Unfortunately, this exemption does not apply to those who are co-habiting.
It is, therefore, imperative that you make a properly drafted Will.
What if I am a child and dealing with my parent’s estate?
If you are dealing with your parent’s estate and it is an estate whereby the second of them has now died, the estate may benefit from both spouse allowances; that is, the £325,000 will double to £650,000; provided that on the death of the first parent, his or her entire estate passed to the surviving parent who is their spouse.
What happens if the person’s estate exceeds either £325,000 or £650,000?
In 2016 the government introduced a further tax relief which is known as a Residential Nil Rate Band (“RNRB”) which currently stands at £150,000 per person and will increase to £175,000 in April 2020. The general purpose of the additional relief is to assist those who own a home to pass this asset down to their lineal descendants (children, step-children etc) with the view of reducing the amount of inheritance tax that may be applicable to the estate. However, for this relief to apply, you must own the home and ensure that it passes to your lineal descendants for your estate to benefit from the allowance; that is children, grandchildren etc.
Please note that if you feel that your estate would benefit from this extra allowance, it is imperative that you should consider entering into a Will, or have your current Will reviewed, to ensure that your estate would benefit accordingly.

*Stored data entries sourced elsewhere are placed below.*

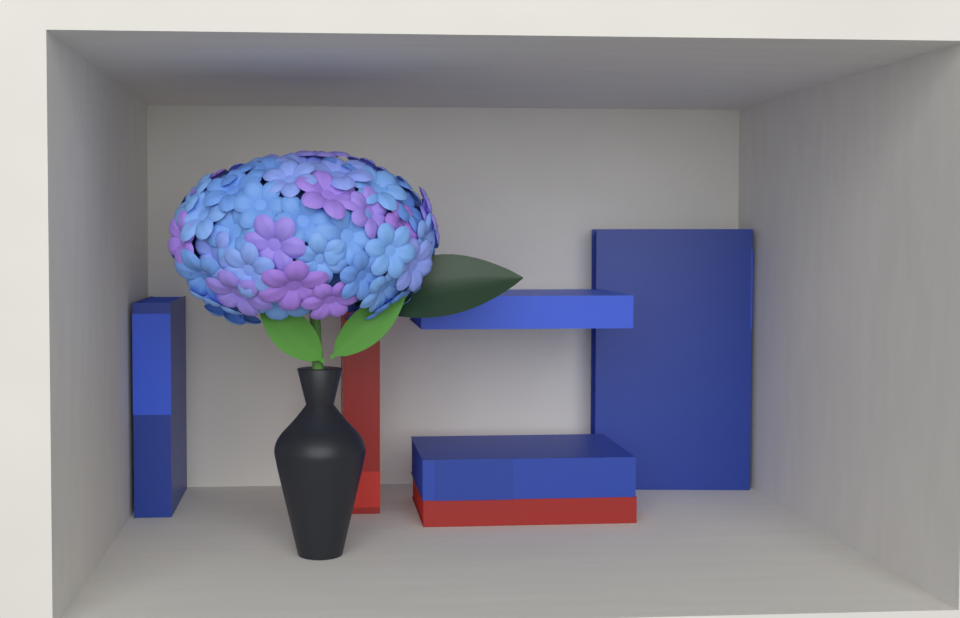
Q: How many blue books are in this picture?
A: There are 4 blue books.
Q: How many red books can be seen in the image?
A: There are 2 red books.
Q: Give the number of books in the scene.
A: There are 6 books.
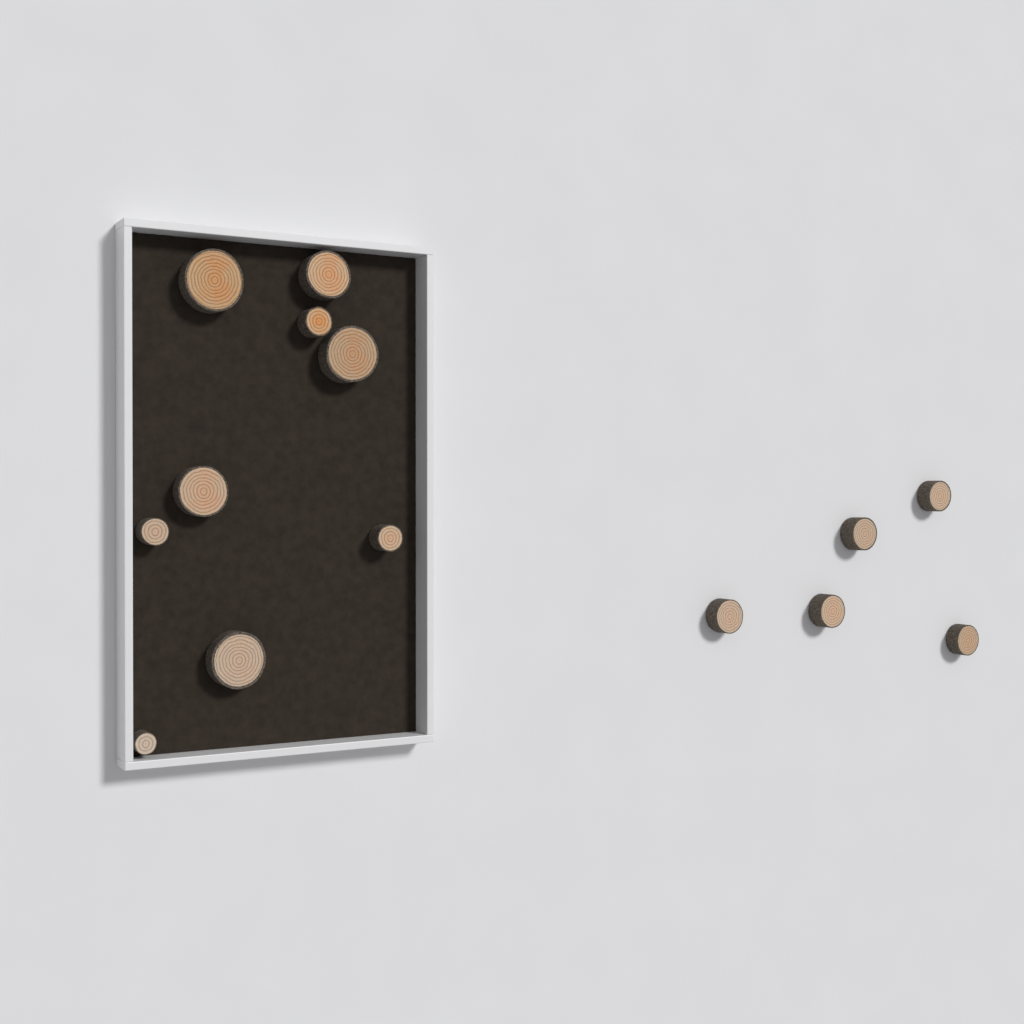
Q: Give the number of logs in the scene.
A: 14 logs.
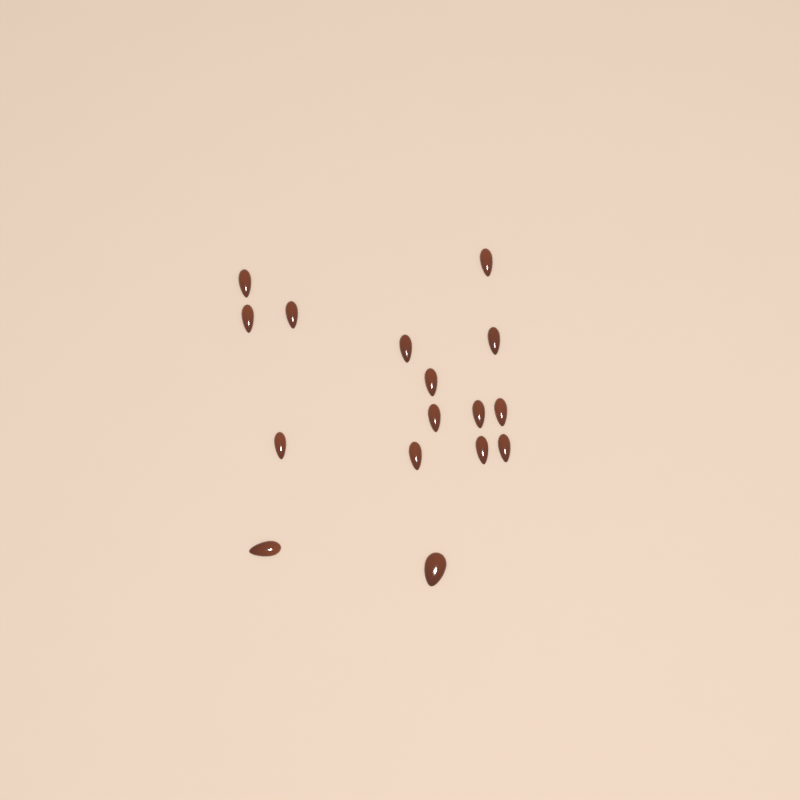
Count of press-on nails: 16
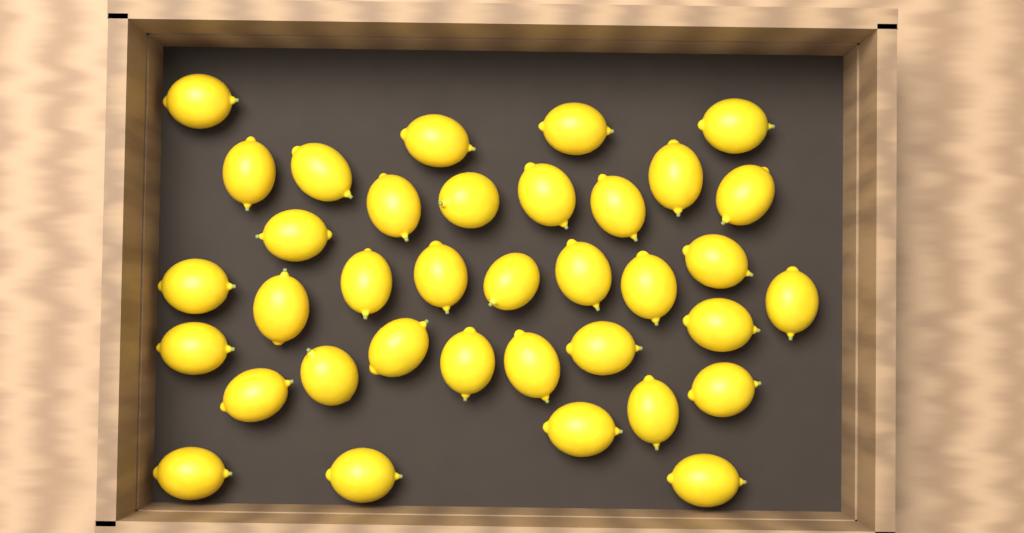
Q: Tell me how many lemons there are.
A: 36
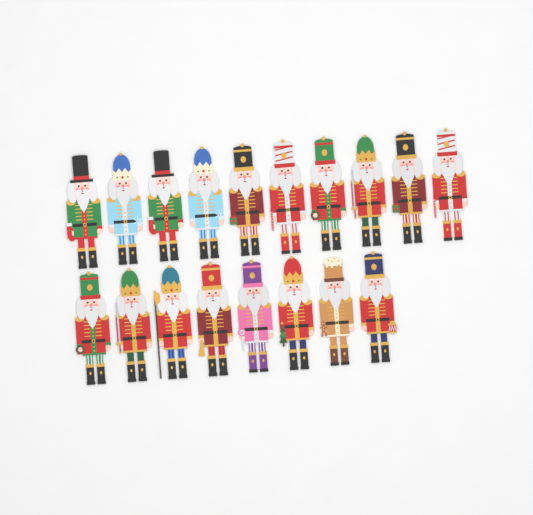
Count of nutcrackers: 18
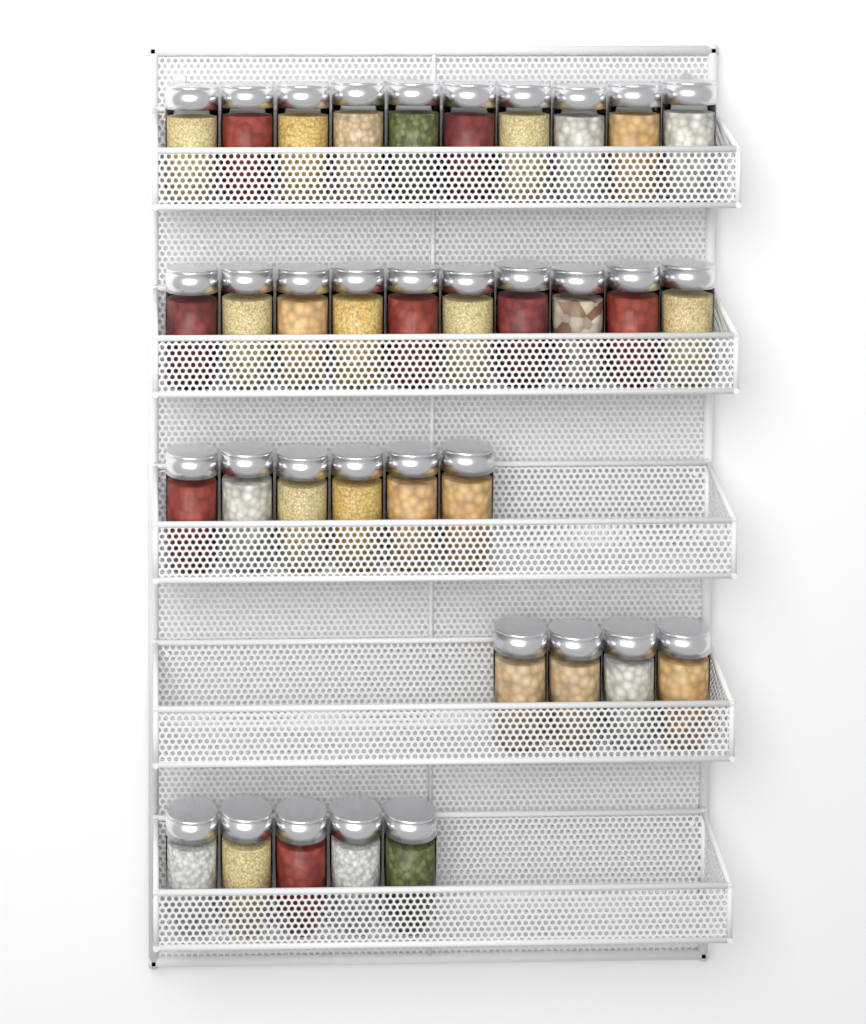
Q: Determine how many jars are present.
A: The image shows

In summary, the nature of inheritance tax can be explained as:
- Everyone has an Inheritance Tax free allowance which is currently £325,000;
- You can claim your deceased spouse/civil partner’s allowance upon your death; therefore £650,000 will be applicable;
- If you are married or in a civil partnership, then your estate can benefit from spouse exemption;
- RNRB is available provided your property passes to your lineal descendants. The amount currently available is £150,000 which will increase to £175,000 in April 2020; and
- Regardless of your position, whether you are married or unmarried, to ensure your estate is as most tax efficient as possible, we advise that you make a Will or have your current Will reviewed.